You’ve booked the perfect room.
Now you’re probably wondering how to get to your destination.
Fear not! For today we bring you:
Jets, Rails & Cars: A Handy Little Guide to Choosing the Perfect Mode of Transportation When Traveling Away from Home
For most of us, we have three main choices when we’re traveling from home: we can drive (and fight the traffic), we can take a plane (and fight the security), or we can take a train (and fight the railway hobos).
You might be confused as to why I left boats and busses of the list. I’ve got two reasons (movies) why: Titanic and Midnight Cowboy. If you’ve watched those movies and still choose to travel by bus or sea, well then I really can’t help you. (But a doctor probably can. Legionnaire’s disease is no joke!)
Cars are an extremely popular form of transportation these days. In fact, they’re so popular that it’s practically impossible to get anywhere in a car because of all of the other cars on the road!
The nice thing about cars is that you’re in control of your own destiny. You can play with the radio. You can pull over for some delicious road food and coffee (calories consumed in the car don’t count!) whenever you want. You can cut people off and give them the finger if you need to blow off a little steam.
Plus, the advent of DVDs and third-row seating has made traveling with the youngsters practically a dream come true: now instead of being badgered “are we there yet” after 15 minutes, we can enjoy a full 35 minutes of peace before the whining commences. Huzzah!
Sure, cars are an expensive, inefficient and dangerous mode of transportation but they deliver one thing that you can’t get anywhere else: the illusion of control. Savor it.
On the opposite end of the spectrum are airplanes. Everything about the flying experience is tortuous: the check-in process, security shakedowns, being 47th in line on the tarmac, the pilot’s overly-loud and tedious announcements, the stupid farewells when you’re trying to get off the plane, trying not to poo at the airport, etc.
Even though I’m not particularly scared of the big ol’ stinky bus in the sky, I desperately hate everything about flying, especially the phony security experience (are planes really susceptible to sneaker-water-toothpaste bombs?) You know, if we really wanted to get revenge on the terrorists we shouldn’t torture them or lock them up in Gitmo, we should just make them spend the rest of their lives at the airport waiting in the security line. That, my friends, is what we call poetic justice.
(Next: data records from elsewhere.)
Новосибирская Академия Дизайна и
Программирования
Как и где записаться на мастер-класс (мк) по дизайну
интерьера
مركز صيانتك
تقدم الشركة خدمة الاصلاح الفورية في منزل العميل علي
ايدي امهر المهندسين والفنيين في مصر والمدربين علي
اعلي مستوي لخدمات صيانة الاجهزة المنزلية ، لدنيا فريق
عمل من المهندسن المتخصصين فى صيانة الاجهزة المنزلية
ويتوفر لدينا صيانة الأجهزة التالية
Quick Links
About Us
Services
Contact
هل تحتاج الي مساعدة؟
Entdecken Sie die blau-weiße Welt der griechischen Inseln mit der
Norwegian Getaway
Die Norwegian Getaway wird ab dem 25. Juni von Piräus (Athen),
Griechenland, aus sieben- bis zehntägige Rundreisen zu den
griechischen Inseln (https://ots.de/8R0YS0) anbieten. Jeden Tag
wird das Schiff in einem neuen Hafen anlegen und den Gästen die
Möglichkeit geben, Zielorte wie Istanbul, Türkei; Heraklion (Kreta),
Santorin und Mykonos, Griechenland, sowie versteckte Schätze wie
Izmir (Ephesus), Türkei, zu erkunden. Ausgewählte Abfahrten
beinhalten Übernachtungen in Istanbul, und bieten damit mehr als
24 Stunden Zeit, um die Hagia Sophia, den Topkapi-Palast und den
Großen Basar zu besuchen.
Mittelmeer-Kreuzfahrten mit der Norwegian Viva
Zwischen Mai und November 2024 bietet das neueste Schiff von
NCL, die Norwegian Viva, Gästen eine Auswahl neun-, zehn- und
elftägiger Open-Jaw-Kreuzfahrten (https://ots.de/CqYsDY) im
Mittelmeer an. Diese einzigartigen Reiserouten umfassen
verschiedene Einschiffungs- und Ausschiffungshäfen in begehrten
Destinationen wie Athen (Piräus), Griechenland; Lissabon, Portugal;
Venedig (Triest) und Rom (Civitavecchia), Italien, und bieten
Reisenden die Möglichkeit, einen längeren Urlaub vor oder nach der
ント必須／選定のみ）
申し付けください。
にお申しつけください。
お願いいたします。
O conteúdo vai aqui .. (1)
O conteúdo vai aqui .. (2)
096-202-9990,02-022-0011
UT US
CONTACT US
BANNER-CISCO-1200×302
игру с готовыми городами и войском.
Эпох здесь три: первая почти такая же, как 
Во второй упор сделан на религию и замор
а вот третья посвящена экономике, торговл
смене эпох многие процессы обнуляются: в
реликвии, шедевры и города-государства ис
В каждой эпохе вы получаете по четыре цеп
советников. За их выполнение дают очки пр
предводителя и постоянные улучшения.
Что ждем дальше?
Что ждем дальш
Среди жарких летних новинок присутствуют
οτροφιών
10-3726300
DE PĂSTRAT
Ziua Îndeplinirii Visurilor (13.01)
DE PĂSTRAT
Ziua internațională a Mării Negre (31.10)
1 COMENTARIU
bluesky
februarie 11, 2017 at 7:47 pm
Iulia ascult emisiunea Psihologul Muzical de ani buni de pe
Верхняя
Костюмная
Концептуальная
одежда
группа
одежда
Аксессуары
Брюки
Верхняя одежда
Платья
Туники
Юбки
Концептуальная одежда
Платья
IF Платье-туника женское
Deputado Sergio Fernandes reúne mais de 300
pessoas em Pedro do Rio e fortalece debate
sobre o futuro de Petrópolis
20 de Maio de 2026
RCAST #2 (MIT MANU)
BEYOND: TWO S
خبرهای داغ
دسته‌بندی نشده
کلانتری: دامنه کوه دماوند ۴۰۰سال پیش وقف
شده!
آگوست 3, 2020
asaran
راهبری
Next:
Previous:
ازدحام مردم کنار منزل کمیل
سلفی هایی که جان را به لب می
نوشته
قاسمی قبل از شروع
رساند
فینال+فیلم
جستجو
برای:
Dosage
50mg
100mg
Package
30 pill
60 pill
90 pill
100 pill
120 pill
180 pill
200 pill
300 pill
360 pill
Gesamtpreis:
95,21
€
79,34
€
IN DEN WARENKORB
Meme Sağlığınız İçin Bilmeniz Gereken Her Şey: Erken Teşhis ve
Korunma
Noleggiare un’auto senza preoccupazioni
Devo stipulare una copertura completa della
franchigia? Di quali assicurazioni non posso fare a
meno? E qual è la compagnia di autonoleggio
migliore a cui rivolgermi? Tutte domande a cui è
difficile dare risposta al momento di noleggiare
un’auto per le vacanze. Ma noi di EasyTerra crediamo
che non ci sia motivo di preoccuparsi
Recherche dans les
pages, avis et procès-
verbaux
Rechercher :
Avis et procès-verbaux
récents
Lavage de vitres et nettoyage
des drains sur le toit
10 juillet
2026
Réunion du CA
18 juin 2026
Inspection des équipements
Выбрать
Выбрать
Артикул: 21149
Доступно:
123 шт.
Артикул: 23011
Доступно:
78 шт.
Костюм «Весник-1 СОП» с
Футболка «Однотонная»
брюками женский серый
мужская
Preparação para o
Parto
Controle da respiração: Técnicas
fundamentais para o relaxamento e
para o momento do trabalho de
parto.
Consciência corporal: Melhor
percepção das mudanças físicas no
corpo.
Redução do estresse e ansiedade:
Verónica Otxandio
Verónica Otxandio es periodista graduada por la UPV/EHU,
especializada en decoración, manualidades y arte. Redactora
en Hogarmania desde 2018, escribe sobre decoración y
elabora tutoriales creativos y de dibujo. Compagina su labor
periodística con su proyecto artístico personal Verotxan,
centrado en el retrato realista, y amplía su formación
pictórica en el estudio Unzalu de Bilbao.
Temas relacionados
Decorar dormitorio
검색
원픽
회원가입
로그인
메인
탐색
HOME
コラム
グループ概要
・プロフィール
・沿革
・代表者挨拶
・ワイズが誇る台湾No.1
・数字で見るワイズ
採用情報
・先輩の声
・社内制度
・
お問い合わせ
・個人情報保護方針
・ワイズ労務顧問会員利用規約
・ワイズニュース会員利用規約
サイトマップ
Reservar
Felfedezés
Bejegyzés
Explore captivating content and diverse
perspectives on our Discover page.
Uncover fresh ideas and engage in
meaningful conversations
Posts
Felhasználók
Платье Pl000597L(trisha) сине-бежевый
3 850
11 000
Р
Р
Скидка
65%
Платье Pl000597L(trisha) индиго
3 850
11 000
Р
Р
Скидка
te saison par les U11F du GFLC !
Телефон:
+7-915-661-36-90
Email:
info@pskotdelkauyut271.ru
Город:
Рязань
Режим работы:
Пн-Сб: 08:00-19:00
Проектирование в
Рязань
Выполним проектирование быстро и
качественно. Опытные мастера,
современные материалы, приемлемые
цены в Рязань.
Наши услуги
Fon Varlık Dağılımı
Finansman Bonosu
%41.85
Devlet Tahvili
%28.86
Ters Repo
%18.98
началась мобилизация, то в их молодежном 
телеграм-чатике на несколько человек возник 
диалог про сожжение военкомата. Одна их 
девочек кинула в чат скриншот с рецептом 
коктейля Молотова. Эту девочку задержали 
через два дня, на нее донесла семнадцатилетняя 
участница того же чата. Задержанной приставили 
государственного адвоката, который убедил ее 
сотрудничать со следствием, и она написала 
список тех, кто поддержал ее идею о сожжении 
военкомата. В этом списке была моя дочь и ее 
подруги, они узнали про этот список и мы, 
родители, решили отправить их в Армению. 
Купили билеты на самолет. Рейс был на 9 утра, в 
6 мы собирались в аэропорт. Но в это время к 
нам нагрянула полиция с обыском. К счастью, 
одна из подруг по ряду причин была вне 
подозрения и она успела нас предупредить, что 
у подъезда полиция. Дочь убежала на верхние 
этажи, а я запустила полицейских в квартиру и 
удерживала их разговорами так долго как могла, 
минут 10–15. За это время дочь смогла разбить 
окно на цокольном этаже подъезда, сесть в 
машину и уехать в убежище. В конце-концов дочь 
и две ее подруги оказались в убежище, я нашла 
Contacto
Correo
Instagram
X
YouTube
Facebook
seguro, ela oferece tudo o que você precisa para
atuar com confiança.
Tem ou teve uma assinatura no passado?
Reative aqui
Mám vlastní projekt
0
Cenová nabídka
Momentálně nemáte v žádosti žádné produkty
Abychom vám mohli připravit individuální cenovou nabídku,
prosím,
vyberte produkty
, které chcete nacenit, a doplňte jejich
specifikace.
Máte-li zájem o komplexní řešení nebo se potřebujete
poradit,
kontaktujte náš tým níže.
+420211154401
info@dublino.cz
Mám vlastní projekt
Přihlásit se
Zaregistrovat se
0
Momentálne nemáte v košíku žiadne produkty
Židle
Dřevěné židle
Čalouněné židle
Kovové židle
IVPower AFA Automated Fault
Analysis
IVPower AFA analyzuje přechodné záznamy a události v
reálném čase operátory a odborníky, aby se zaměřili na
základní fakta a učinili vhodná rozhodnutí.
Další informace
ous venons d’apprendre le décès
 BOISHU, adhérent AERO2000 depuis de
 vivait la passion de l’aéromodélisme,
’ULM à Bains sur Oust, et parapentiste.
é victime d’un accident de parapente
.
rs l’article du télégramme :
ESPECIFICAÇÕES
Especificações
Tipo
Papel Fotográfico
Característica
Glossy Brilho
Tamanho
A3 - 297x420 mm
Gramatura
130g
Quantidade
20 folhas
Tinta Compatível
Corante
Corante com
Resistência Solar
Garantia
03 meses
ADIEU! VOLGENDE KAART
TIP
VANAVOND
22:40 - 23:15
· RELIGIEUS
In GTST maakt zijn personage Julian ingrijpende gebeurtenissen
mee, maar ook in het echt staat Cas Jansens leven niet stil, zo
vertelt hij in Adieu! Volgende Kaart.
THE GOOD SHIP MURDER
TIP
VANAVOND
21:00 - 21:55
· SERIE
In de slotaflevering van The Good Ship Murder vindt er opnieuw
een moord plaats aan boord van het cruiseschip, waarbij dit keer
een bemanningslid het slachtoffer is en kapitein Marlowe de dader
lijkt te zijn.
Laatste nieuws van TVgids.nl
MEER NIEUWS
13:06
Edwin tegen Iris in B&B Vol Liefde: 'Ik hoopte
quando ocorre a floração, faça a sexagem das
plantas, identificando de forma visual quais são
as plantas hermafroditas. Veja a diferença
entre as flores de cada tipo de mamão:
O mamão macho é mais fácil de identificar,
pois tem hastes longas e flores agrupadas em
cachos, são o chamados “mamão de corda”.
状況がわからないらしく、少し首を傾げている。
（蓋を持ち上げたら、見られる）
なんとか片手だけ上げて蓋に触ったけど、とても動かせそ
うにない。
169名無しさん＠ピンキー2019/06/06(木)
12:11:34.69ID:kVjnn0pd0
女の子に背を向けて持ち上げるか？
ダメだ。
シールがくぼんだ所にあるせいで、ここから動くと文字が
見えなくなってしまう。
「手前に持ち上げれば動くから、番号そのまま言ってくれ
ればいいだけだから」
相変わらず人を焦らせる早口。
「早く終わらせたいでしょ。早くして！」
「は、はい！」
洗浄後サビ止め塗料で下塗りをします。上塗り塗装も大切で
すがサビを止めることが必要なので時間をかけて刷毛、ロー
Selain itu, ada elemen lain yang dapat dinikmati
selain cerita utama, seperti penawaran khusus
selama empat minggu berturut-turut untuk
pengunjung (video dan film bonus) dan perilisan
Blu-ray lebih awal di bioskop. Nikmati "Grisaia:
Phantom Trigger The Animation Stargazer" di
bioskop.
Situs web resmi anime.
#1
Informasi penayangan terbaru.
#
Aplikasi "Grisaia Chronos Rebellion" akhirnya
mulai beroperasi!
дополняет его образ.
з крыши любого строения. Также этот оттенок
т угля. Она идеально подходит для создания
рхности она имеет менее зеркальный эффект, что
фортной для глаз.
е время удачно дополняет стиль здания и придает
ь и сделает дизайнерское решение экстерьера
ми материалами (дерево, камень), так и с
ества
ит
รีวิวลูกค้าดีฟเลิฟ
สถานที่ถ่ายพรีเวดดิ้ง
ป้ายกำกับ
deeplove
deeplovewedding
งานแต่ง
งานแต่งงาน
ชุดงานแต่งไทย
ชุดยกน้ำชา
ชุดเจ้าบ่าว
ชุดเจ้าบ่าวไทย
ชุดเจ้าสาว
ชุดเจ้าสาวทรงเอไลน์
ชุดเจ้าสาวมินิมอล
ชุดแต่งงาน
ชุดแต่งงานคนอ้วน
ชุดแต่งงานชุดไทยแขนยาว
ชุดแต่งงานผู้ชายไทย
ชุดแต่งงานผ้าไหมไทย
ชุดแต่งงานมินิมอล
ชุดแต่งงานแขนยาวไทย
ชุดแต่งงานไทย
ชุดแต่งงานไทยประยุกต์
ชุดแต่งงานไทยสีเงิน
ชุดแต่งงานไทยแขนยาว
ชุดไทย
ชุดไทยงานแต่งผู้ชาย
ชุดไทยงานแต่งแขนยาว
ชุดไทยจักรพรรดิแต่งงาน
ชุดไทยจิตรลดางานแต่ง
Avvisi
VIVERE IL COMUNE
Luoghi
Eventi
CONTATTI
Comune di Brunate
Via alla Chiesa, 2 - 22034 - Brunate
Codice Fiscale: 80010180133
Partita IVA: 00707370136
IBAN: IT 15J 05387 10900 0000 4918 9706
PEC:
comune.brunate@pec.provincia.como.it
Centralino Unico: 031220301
Of course, we put up with the flying experience because it’s the fastest way to get long distances. But the real question is: do we really need to get everywhere so quickly?
That’s where trains come in. I love traveling long distances by train. I yearn for that brief period in history where there were trains but no planes. Damn those stupid Wright Brothers! I wish that we just ditched the whole airplane thing and built high-speed trains that went everywhere. If trains were the only choice for cross-country travel then we’d all accept that it takes a week to get to California and everybody would slow down a bit. Every trip would turn into a reprise of Festival Express. We’d be drinking Jack with Janis, singing with Danko and chasing the dragon with Garcia. Sure, we might need to spend a little bit more time in rehab, but isn’t that a small price to pay for a little piece of mind?
Everything about the rail experience is great. You can read, listen to music, walk around, eat, work, talk on the phone, drink, smuggle things to foreign lands, play Uno, whatever.
Whether you choose to drive, fly or take a train on your next trip, the important thing to remember is that there’s really no need to ever travel beyond the cozy confines of Route 128. As we like to say in Boston, everything that you need in life can be found within the 128 border – and if it can’t, well then you probably don’t need it.